Me gusta poner la mesa. Casi tanto como comer a mesa puesta en un buen restaurante. Un día eres joven y al siguiente te gusta poner la mesa. E incluso escribir de ello. En la larga adolescencia uno se levantaba los fines de semana a una hora decentemente indecente y mamá ya había puesto la mesa. Entre las desventajas de ser adulto, o huérfano, está el no poder ya nunca ir de la cama a la mesa y de la mesa al sofá.

A ver, poder puedes, pero te encuentras la mesa vacía. Sin las servilletas, de tela por supuesto, bien dobladas. Sin los cubiertos, los vasos, los platos y una fuente en el centro. O dos. Me gusta poner la mesa. Esa pequeña felicidad que da -mientras extiendes el mantel- la expectativa de almorzar con los tuyos. Incluso con los suyos o con los de ellos. Ese placer de pellizcar el pan antes de depositarlo en la mesa. Ese run run, esa pequeña algarabía en la cocina, la magia del aperitivo, tal vez una aceituna en la boca, para el camino de la cocina al comedor. No debe haber ninguna persona que no recuerde a sus mayores incitándolo algún día de su niñez a poner la mesa. Niño, ayúdame a poner la mesa. El niño se hacía el loco casi siempre. Salvo algún día que, barruntando una recompensa, se mostraba colaborativo y portaba algo, tal vez la jarra del agua, la botella de vino o una sopera. Todas las familias comen sopa pero cada una lo hace a su manera. A veces, cuando me encuentro un poco triste o perdido recuerdo mi sitio en la mesa en aquella casa familiar en la que me crié y a la que ya nunca podré volver.
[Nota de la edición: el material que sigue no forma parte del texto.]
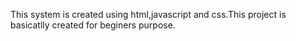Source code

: This system is created using html,javascript and css.This project is basicatlly created for beginers purpose.
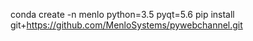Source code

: conda create -n menlo python=3.5 pyqt=5.6
pip install git+https://github.com/MenloSystems/pywebchannel.git
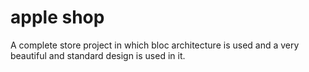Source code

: # apple shop

A complete store project in which bloc architecture is used and a very beautiful and standard design is used in it.

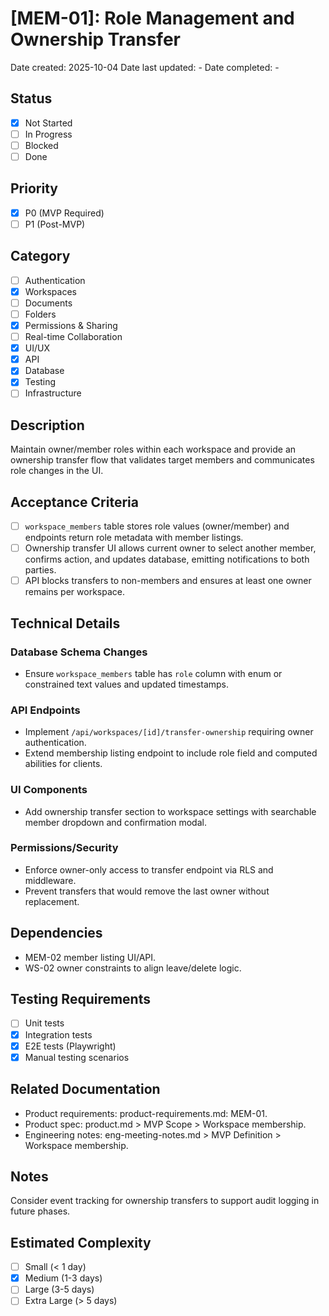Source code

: # [MEM-01]: Role Management and Ownership Transfer

Date created: 2025-10-04
Date last updated: -
Date completed: -

## Status

- [x] Not Started
- [ ] In Progress
- [ ] Blocked
- [ ] Done

## Priority

- [x] P0 (MVP Required)
- [ ] P1 (Post-MVP)

## Category

- [ ] Authentication
- [x] Workspaces
- [ ] Documents
- [ ] Folders
- [x] Permissions & Sharing
- [ ] Real-time Collaboration
- [x] UI/UX
- [x] API
- [x] Database
- [x] Testing
- [ ] Infrastructure

## Description

Maintain owner/member roles within each workspace and provide an ownership transfer flow that validates target members and communicates role changes in the UI.

## Acceptance Criteria

- [ ] `workspace_members` table stores role values (owner/member) and endpoints return role metadata with member listings.
- [ ] Ownership transfer UI allows current owner to select another member, confirms action, and updates database, emitting notifications to both parties.
- [ ] API blocks transfers to non-members and ensures at least one owner remains per workspace.

## Technical Details

### Database Schema Changes

- Ensure `workspace_members` table has `role` column with enum or constrained text values and updated timestamps.

### API Endpoints

- Implement `/api/workspaces/[id]/transfer-ownership` requiring owner authentication.
- Extend membership listing endpoint to include role field and computed abilities for clients.

### UI Components

- Add ownership transfer section to workspace settings with searchable member dropdown and confirmation modal.

### Permissions/Security

- Enforce owner-only access to transfer endpoint via RLS and middleware.
- Prevent transfers that would remove the last owner without replacement.

## Dependencies

- MEM-02 member listing UI/API.
- WS-02 owner constraints to align leave/delete logic.

## Testing Requirements

- [ ] Unit tests
- [x] Integration tests
- [x] E2E tests (Playwright)
- [x] Manual testing scenarios

## Related Documentation

- Product requirements: product-requirements.md: MEM-01.
- Product spec: product.md > MVP Scope > Workspace membership.
- Engineering notes: eng-meeting-notes.md > MVP Definition > Workspace membership.

## Notes

Consider event tracking for ownership transfers to support audit logging in future phases.

## Estimated Complexity

- [ ] Small (< 1 day)
- [x] Medium (1-3 days)
- [ ] Large (3-5 days)
- [ ] Extra Large (> 5 days)
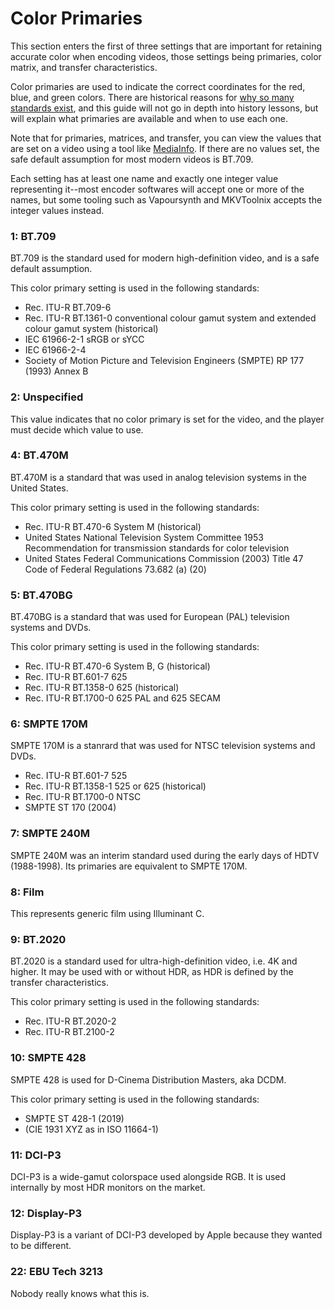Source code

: # Color Primaries

This section enters the first of three settings that are important for retaining accurate color when encoding videos, those settings being primaries, color matrix, and transfer characteristics.

Color primaries are used to indicate the correct coordinates for the red, blue, and green colors. There are historical reasons for [why so many standards exist](https://xkcd.com/927/), and this guide will not go in depth into history lessons, but will explain what primaries are available and when to use each one.

Note that for primaries, matrices, and transfer, you can view the values that are set on a video using a tool like [MediaInfo](https://mediaarea.net/en/MediaInfo). If there are no values set, the safe default assumption for most modern videos is BT.709.

Each setting has at least one name and exactly one integer value representing it--most encoder softwares will accept one or more of the names, but some tooling such as Vapoursynth and MKVToolnix accepts the integer values instead.

### 1: BT.709

BT.709 is the standard used for modern high-definition video, and is a safe default assumption.

This color primary setting is used in the following standards:

- Rec. ITU-R BT.709-6
- Rec. ITU-R BT.1361-0 conventional colour gamut
  system and extended colour gamut system (historical)
- IEC 61966-2-1 sRGB or sYCC
- IEC 61966-2-4
- Society of Motion Picture and Television Engineers
  (SMPTE) RP 177 (1993) Annex B

### 2: Unspecified

This value indicates that no color primary is set for the video, and the player must decide which value to use.

### 4: BT.470M

BT.470M is a standard that was used in analog television systems in the United States.

This color primary setting is used in the following standards:

- Rec. ITU-R BT.470-6 System M (historical)
- United States National Television System Committee
  1953 Recommendation for transmission standards for
  color television
- United States Federal Communications Commission
  (2003) Title 47 Code of Federal Regulations 73.682 (a) (20)

### 5: BT.470BG

BT.470BG is a standard that was used for European (PAL) television systems and DVDs.

This color primary setting is used in the following standards:

- Rec. ITU-R BT.470-6 System B, G (historical)
- Rec. ITU-R BT.601-7 625
- Rec. ITU-R BT.1358-0 625 (historical)
- Rec. ITU-R BT.1700-0 625 PAL and 625 SECAM

### 6: SMPTE 170M

SMPTE 170M is a stanrard that was used for NTSC television systems and DVDs.

- Rec. ITU-R BT.601-7 525
- Rec. ITU-R BT.1358-1 525 or 625 (historical)
- Rec. ITU-R BT.1700-0 NTSC
- SMPTE ST 170 (2004)

### 7: SMPTE 240M

SMPTE 240M was an interim standard used during the early days of HDTV (1988-1998). Its primaries are equivalent to SMPTE 170M.

### 8: Film

This represents generic film using Illuminant C.

### 9: BT.2020

BT.2020 is a standard used for ultra-high-definition video, i.e. 4K and higher. It may be used with or without HDR, as HDR is defined by the transfer characteristics.

This color primary setting is used in the following standards:

- Rec. ITU-R BT.2020-2
- Rec. ITU-R BT.2100-2

### 10: SMPTE 428

SMPTE 428 is used for D-Cinema Distribution Masters, aka DCDM.

This color primary setting is used in the following standards:

- SMPTE ST 428-1 (2019)
- (CIE 1931 XYZ as in ISO 11664-1)

### 11: DCI-P3

DCI-P3 is a wide-gamut colorspace used alongside RGB. It is used internally by most HDR monitors on the market.

### 12: Display-P3

Display-P3 is a variant of DCI-P3 developed by Apple because they wanted to be different.

### 22: EBU Tech 3213

Nobody really knows what this is.

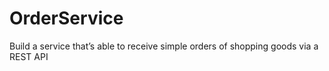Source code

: # OrderService
Build a service that’s able to receive simple orders of shopping goods via a REST API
Era una mesa de madera, extensible, ideal para cuatro, apta para seis. Un día me vi almorzando solo en ella y empecé a comprenderlo casi todo.

Me gusta poner la mesa, la de cada día, no hablemos ya de las extraordinarias, esas como las mesas navideñas, plagadas de adornos y viandas y cuencos para salsas y adminículos brillantes para manejar el marisco que eran guardados en unos cajones que casi nunca se abrían, junto a una cubertería blanquísima. La de las grandes ocasiones. Cenar es otra cosa. Cenar es más de bandeja y sofá que de mesa tradicional. Cena cada uno a lo suyo, cada uno a su hora, cada uno con su telefonito incluso. Son cenas con la tele y no con conversación. O sí, pero distinta. La cena se presta a hacer balance de la jornada, a la frugalidad y a la elección de una serie. En el almuerzo aún se puede hablar sobre proyectos del día en curso. O planear una cena fuera de la normalidad.